Treasury accused of resorting to 'dodgy statistics' to claim raise in living standards

 

Deputy Political Editor

Treasury ministers came under fire from economists today after they insisted that living standards were finally beginning to rise for the vast majority of workers.

The claim signalled the Conservatives’ determination to combat Labour’s repeated accusations that the country faces a “cost of living” crisis because wages are falling in value in real terms.

However, according to the Treasury analysis, increases in take-home pay were higher than inflation last year for all but the top ten per cent of earners. It coincided with an assertion by David Cameron that Britain was starting to see signs of a “recovery for all”.

The department’s statistics only took income tax cuts into account and excluded reductions to in-work tax credits and other benefit changes, prompting Labour accusations that ministers were resorting to “dodgy statistics” to claim people “have never had it so good”.

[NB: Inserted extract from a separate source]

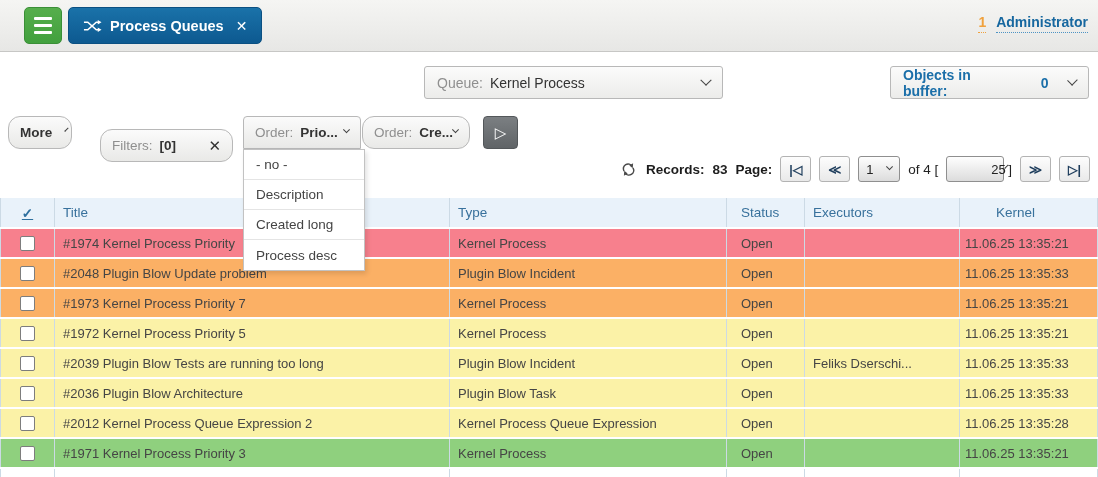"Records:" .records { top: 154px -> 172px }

Paul Johnson, the director of the Institute for Fiscal Studies, said: “Let’s not forget that over the last year a group of higher income taxpayers have lost child benefit, everyone else has seen child benefit frozen, people on benefits have seen that rise only in line of one per cent rather than in line with inflation.”

He told BBC Radio 4: “We will be able to say definitively, pretty sure, that come 2015, average household incomes will be lower than they were pre-recession, and lower than they were in 2010.”

Jonathan Portes, the director of the National Institute of Economic and Social Research, said the Treasury methodology was “dubious at best”. He tweeted: “Cannot conclude anything about household incomes/living standards from this analysis.”

But Matt Hancock, the skills minister, said the figures, which were based on information from the Office of National Statistics, showed the fall in incomes was “starting to abate”.

He said: “Put them together with the very good jobs figures, with the record rise in the number of jobs that we had this week, with the fact the deficit is coming down - put all these things together and we can see the economic plan is starting to work and helping to make people's personal finances more secure.”